Hsu L Y, Lee C F, Chou T C, Ding Y A
School of Pharmacy, National Defense Medical Center, Taipei, Republic of China.
J Pharm Pharmacol. 1995 Sep;47(9):762-7. doi: 10.1111/j.2042-7158.1995.tb06738.x.
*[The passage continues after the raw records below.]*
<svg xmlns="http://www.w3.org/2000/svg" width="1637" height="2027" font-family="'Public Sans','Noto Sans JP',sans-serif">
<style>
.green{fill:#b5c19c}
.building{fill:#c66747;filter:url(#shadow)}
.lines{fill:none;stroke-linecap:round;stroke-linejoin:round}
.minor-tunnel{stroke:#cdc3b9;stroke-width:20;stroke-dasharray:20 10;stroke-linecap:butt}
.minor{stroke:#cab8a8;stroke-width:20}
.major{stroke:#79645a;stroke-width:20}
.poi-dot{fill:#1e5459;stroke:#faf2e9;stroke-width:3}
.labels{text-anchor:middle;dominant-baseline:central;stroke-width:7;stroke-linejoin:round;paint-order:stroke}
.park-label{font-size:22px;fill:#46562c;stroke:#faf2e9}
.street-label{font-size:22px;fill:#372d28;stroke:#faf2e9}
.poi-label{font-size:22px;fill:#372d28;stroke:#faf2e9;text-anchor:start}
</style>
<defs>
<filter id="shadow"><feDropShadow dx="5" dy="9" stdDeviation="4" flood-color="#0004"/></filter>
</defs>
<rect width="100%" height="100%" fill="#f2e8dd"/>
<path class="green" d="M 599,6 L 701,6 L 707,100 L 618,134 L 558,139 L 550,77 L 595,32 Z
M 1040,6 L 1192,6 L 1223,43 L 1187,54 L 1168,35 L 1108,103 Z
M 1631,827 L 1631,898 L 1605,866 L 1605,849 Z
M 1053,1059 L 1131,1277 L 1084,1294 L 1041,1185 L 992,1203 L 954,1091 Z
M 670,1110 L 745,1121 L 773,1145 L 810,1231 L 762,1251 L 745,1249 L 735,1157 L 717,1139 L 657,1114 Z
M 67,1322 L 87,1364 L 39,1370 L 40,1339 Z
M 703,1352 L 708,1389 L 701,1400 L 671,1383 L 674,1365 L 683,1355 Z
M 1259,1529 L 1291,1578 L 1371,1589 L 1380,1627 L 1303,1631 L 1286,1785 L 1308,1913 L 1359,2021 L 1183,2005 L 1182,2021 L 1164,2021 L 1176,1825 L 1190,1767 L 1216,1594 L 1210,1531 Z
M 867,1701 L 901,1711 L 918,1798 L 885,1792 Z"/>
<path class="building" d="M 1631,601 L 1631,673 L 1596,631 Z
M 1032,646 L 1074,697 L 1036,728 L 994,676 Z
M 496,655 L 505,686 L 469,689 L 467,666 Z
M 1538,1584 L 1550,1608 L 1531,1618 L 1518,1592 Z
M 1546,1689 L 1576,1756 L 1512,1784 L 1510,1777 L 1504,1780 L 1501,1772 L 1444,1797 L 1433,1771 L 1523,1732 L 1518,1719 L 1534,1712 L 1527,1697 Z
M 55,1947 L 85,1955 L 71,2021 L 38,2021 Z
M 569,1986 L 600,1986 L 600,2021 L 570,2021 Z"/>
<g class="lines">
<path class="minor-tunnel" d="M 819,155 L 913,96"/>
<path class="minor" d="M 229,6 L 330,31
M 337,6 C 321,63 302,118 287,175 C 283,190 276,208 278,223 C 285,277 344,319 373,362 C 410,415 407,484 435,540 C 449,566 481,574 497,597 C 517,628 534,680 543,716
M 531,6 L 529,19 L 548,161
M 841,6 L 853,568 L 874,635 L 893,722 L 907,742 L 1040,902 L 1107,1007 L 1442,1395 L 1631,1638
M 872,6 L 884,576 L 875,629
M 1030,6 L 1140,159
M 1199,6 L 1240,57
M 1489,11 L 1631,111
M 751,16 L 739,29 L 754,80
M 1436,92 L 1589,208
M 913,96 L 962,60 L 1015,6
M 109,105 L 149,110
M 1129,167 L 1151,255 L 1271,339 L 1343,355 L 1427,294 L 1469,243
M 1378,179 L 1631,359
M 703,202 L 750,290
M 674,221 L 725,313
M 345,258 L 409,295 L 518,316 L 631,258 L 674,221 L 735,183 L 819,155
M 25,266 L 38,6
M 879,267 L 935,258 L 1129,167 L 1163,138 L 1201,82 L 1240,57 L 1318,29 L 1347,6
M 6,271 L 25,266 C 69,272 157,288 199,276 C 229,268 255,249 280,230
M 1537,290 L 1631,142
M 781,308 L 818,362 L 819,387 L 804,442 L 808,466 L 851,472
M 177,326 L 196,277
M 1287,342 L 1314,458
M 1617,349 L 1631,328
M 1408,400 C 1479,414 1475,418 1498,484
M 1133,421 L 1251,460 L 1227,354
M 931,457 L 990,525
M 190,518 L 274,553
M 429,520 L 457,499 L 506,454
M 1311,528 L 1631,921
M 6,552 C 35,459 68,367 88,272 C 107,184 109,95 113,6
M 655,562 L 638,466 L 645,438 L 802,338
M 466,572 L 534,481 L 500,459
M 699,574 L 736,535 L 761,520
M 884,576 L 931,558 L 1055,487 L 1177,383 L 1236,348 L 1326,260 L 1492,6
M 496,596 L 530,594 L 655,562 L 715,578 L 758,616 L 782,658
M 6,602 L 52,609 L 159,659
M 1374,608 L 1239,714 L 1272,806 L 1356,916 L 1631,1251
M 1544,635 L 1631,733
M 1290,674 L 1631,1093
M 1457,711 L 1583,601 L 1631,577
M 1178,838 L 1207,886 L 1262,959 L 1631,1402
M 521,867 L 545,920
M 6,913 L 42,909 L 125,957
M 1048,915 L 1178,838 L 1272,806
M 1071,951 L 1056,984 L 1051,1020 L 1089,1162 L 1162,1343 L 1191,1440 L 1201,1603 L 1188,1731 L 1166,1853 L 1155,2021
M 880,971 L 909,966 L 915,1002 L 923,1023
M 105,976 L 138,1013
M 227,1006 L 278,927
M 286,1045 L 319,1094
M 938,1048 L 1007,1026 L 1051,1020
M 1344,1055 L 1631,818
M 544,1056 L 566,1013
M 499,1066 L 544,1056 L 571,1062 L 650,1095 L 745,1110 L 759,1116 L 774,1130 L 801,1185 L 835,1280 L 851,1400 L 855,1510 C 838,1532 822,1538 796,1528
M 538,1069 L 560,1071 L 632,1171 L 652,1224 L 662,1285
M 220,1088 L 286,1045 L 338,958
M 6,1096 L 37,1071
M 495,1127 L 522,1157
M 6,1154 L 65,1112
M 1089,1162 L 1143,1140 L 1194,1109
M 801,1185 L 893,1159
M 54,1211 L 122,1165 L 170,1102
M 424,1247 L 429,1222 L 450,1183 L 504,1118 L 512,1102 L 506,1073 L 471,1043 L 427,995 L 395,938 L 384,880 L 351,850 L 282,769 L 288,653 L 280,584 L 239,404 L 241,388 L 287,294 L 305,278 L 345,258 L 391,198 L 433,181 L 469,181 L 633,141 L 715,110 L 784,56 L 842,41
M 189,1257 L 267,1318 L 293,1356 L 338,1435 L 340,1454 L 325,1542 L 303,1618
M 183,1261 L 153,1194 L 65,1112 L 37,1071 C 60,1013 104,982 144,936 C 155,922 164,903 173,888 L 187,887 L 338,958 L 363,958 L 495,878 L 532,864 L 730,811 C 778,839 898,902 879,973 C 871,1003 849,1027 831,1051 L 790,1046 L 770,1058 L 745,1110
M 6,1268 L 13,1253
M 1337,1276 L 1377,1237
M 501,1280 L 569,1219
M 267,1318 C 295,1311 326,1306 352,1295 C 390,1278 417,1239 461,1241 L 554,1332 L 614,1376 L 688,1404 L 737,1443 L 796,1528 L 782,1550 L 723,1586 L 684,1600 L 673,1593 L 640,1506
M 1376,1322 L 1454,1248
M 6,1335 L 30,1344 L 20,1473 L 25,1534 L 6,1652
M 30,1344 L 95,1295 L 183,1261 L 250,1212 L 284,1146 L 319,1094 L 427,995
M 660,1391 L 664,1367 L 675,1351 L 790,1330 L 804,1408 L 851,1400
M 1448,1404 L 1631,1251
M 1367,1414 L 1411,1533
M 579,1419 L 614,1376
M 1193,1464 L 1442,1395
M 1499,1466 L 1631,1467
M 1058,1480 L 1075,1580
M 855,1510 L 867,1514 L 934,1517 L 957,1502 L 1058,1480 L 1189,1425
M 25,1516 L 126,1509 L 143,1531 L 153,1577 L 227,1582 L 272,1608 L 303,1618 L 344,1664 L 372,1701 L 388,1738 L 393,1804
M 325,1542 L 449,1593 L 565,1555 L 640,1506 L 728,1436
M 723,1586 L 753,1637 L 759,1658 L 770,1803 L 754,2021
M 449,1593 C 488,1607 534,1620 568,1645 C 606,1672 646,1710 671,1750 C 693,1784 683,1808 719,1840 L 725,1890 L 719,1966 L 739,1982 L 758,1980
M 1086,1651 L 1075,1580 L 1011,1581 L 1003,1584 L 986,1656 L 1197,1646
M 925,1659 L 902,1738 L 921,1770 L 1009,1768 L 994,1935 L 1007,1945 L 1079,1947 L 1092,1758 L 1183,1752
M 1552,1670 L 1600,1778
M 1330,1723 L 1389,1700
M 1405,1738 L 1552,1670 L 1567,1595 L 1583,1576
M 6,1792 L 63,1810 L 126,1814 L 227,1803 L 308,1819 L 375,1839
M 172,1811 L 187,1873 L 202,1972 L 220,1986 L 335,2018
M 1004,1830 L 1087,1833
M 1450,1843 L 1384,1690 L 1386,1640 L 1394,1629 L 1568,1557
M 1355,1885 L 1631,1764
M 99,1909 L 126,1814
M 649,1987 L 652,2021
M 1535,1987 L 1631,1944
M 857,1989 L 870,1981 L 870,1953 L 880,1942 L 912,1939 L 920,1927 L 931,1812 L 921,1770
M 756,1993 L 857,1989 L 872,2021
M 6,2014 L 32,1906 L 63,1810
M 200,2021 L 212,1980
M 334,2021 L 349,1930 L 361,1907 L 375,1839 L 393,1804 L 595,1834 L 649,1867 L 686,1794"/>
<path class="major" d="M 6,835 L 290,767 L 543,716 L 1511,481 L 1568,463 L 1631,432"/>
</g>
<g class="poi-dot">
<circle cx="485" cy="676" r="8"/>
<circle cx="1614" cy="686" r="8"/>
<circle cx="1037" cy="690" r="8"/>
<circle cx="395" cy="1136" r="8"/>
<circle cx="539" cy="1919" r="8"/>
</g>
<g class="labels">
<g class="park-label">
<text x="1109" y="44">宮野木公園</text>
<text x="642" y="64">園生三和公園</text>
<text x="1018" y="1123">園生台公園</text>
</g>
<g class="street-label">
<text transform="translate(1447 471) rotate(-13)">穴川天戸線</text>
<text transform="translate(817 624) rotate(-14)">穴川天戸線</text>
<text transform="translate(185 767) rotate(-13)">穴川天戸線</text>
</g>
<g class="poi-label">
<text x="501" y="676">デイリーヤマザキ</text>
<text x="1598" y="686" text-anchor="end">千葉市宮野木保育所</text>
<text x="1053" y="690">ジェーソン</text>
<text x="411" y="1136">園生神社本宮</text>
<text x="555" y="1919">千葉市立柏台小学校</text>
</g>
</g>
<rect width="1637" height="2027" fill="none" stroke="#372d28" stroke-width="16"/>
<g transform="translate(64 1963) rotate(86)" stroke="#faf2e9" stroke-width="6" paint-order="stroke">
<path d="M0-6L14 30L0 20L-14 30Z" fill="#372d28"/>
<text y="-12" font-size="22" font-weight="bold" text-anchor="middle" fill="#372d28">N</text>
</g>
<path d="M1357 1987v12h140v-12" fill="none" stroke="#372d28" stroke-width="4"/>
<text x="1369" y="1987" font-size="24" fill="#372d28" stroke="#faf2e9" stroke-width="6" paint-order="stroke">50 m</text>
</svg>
R 68070 and CV-4151 are two compounds possessing both thromboxane synthetase inhibitory activity and thromboxane receptor antagonist properties. 2-Heteroaryl 2-substituted phenylketone derivatives with a partial structural similarity to R 68070 and CV-4151, i.e. possessing a phenyl and a heteroaryl moiety, have been prepared and found to have antiplatelet activity. The compound 2-thienyl 2'-hydroxyphenyl ketone (4) was shown to completely inhibit platelet aggregation induced by arachidonic acid at a concentration of 5.0 microM. Structure-activity analysis indicated that the presence of a ketone group is an important requirement for this inhibitory activity. An o-hydroxyl substitution on the phenyl ring, and a 2-thienyl of heteroaryl ring might increase inhibitory activity.
R 68070和CV - 4151是两种兼具血栓素合成酶抑制活性和血栓素受体拮抗剂特性的化合物。已经制备了与R 68070和CV - 4151具有部分结构相似性的2-杂芳基-2-取代苯乙酮衍生物,即具有苯基和杂芳基部分,并发现它们具有抗血小板活性。化合物2-噻吩基-2'-羟基苯乙酮(4)在浓度为5.0微摩尔时能完全抑制花生四烯酸诱导的血小板聚集。构效关系分析表明,酮基的存在是这种抑制活性的重要条件。苯环上的邻羟基取代以及杂芳基环的2-噻吩基可能会增强抑制活性。